> _TEXT FOR ANALYSIS_

Everyone aged five and over in the UK with symptoms can now be tested for coronavirus, Health Secretary Matt Hancock has announced.
Mr Hancock said the government was “expanding eligibility for testing further than ever before”.
He added 100,678 tests had been conducted on Sunday.
Testing in England and Scotland has been limited to people with symptoms who are key workers and their families, hospital patients, care home residents, over-65s and those who need to leave home to work.
In Wales and Northern Ireland it was just key workers, hospital workers and care home residents.
Mr Hancock said that priority for testing would still be given to NHS staff and care home workers and residents to “protect our most vulnerable”.
A further 160 coronavirus deaths have been recorded in the UK as of 17:00 BST on Sunday taking the official total to 34,796 – the highest figure in Europe.
The UK government has ramped up testing and made it part of its five goals to meet in order to leave lockdown.
The prime minister has set a target for a daily capacity of 200,000 by the end of the month and last week the UK had reached a capacity of 150,000 a day.
So far the most tests done in a day is 136,000, on Friday, but this included kits posted out and not necessarily returned.
NHS Providers, the association of NHS trusts in England, said the average test return was five days with the longest wait being 13 days.
Chief executive Chris Hopson said the testing regime was “still a very long way from being fit for purpose” and said that the gap between the tone struck in public statements and the reality on the ground was “painfully wide”.
One person who had been tested at Lea Valley in north London, Michael Saunders, told the BBC’s Hugh Pym it was “disappointing” that he had been waiting for five days for his result.
“If you are going to make testing a central part of how we deal with this virus you have got to make it right,” he said.
Shadow health and social care secretary Jonathan Ashworth pressed the government on the time taken for results to be received on whether someone had Covid-19 or not.
He also asked if facilities could be set up to allow poorer people to be able to self-isolate if they are required to do so and whether those in insecure work would be guaranteed sick pay if they were asked to isolate.
The expansion of the testing programme may grab the headlines.
It is a significant milestone – in less than two months the UK has gone from only being able to test hospital patients and health and care staff to offering it more or less population-wide.

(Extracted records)
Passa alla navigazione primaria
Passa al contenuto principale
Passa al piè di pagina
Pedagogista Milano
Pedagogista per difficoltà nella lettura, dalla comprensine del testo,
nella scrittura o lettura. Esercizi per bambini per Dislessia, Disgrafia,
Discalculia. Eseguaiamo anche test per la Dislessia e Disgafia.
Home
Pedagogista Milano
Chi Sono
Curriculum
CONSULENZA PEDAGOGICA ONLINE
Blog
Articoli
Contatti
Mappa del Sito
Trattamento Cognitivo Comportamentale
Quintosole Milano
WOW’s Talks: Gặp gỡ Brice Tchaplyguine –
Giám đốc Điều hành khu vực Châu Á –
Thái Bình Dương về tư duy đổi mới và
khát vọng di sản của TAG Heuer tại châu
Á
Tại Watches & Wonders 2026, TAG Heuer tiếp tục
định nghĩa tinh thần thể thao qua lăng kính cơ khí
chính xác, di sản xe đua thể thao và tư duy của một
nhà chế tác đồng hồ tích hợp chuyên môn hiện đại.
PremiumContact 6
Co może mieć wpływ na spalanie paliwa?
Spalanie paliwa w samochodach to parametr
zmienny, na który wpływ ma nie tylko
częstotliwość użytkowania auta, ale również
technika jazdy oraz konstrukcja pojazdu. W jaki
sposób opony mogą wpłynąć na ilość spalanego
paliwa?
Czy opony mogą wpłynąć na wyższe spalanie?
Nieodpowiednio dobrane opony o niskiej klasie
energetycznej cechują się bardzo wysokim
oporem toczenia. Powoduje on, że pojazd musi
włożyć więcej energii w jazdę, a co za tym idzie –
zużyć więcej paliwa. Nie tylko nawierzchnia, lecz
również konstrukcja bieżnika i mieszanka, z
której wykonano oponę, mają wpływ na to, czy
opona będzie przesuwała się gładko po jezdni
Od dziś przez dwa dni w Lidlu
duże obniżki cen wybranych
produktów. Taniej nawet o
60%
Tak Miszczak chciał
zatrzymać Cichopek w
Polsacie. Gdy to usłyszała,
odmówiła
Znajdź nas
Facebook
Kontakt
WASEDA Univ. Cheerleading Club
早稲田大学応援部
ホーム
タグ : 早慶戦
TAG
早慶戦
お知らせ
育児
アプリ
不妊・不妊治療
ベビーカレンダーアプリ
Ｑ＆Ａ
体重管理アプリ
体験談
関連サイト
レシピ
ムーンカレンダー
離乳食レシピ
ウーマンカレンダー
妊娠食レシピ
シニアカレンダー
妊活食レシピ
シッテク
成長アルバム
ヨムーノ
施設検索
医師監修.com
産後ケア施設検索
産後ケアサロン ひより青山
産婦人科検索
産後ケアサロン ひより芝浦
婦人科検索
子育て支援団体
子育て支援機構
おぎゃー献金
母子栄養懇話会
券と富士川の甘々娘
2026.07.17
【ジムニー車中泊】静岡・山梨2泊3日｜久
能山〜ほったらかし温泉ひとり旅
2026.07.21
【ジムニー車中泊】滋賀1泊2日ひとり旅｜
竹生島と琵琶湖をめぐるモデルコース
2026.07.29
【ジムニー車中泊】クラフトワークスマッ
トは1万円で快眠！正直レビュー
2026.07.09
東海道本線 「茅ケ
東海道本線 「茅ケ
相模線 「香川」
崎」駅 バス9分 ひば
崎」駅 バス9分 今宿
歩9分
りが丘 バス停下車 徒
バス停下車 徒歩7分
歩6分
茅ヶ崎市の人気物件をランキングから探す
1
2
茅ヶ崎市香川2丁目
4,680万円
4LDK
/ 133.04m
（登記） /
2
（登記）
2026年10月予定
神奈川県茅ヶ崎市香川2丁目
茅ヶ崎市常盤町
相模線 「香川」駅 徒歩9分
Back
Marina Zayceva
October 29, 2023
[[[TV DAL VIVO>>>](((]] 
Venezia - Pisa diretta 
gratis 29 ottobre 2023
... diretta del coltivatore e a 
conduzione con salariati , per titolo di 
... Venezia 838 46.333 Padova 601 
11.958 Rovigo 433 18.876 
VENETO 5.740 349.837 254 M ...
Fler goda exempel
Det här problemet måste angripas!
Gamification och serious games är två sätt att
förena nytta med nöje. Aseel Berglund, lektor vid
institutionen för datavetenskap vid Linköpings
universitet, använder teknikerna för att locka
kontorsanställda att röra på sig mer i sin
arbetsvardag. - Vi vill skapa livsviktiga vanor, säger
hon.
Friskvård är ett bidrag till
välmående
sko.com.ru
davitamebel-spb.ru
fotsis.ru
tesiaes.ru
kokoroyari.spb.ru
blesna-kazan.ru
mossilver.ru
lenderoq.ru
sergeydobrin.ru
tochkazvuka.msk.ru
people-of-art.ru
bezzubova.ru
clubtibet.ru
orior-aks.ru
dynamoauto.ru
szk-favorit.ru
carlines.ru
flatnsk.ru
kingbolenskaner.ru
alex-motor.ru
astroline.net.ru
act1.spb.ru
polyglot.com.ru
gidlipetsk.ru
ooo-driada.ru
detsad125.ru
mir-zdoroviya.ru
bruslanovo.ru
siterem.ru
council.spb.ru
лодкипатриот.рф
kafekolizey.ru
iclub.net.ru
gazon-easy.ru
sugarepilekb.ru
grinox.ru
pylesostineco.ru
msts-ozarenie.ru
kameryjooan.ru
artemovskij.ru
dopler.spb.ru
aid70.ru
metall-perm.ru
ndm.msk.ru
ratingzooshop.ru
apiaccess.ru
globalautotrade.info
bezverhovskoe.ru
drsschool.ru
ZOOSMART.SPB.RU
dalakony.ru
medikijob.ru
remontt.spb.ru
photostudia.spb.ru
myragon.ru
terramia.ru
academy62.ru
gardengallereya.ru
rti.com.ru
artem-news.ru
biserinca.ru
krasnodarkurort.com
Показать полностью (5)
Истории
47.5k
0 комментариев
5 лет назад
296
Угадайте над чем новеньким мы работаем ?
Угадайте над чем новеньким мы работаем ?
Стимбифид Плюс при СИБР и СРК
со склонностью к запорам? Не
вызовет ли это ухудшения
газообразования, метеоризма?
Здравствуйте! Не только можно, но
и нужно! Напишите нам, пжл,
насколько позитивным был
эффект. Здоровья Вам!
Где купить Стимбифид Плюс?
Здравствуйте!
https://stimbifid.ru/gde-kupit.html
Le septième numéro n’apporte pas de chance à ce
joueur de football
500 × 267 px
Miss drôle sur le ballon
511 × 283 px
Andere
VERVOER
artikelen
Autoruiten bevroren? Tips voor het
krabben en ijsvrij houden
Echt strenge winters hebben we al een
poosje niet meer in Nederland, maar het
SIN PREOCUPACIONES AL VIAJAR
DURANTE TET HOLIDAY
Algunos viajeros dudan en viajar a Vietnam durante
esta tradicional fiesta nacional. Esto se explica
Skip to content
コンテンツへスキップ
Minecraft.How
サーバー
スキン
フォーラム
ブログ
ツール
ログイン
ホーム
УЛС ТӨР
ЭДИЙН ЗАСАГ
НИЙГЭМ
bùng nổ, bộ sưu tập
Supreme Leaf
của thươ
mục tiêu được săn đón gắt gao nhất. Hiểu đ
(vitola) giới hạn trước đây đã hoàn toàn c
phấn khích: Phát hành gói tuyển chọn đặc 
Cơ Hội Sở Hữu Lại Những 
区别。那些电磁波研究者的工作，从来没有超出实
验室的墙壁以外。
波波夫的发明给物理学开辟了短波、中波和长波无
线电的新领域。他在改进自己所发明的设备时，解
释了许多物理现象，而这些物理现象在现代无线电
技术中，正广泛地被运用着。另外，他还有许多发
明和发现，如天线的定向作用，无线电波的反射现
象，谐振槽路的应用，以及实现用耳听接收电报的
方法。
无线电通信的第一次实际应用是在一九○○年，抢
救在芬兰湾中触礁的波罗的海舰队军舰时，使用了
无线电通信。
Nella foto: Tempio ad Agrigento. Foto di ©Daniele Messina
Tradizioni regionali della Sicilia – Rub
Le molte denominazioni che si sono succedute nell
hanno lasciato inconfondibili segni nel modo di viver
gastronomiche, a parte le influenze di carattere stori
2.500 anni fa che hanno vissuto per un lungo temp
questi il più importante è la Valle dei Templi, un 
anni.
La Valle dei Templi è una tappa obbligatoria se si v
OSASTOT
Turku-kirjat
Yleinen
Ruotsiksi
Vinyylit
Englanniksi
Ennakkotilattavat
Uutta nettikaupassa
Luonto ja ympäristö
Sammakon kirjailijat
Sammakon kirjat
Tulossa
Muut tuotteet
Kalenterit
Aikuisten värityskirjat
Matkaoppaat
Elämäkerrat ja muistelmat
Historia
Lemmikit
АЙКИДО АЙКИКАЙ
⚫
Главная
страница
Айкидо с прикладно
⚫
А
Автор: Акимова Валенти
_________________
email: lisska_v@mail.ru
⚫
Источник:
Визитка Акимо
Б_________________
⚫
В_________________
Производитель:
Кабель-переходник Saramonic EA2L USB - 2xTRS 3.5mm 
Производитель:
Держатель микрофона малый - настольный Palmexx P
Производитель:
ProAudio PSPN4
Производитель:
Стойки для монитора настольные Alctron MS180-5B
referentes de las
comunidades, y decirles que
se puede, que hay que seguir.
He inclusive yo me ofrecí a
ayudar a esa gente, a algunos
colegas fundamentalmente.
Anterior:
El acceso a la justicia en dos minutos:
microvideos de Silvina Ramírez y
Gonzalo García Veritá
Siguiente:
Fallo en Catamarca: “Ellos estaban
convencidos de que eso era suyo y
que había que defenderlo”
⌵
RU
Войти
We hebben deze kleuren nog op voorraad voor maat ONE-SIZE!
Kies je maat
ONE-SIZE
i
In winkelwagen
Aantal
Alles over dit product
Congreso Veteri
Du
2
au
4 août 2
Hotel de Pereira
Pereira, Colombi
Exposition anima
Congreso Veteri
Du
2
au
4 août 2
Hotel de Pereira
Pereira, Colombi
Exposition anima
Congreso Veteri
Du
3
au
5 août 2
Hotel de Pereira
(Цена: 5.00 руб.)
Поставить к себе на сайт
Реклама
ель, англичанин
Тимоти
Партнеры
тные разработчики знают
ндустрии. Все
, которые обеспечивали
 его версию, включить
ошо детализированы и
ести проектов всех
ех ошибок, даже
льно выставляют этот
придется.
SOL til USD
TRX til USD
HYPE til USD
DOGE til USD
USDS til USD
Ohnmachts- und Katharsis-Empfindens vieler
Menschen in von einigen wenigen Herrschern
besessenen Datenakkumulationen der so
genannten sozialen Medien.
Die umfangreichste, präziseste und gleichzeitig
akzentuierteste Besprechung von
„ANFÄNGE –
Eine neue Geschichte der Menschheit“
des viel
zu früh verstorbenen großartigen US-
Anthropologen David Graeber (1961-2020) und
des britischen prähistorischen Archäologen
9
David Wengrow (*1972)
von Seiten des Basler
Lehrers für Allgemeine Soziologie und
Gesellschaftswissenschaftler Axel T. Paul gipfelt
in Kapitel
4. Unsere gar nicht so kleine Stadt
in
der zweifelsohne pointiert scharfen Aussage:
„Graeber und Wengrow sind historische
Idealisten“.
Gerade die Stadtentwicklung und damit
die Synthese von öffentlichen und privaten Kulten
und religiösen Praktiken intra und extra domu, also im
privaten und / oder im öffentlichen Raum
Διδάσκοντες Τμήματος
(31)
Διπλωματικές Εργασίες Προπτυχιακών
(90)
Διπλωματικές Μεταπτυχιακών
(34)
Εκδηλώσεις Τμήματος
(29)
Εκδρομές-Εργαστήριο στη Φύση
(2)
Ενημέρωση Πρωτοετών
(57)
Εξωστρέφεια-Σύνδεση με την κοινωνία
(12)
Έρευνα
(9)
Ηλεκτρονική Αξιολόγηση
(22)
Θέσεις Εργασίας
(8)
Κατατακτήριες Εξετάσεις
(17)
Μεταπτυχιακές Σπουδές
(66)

> _WORK ORDER_
Answer these questions from the article on UK coronavirus testing:
(a) How many tests did Mr Hancock say had been conducted on Sunday?
(b) According to NHS Providers, what was the average time for a test result to return?
(c) What daily testing capacity did the prime minister set as a target for the end of the month?

> _SOLVED PROBLEM_
(a) 100,678 tests.
(b) Five days.
(c) 200,000 a day.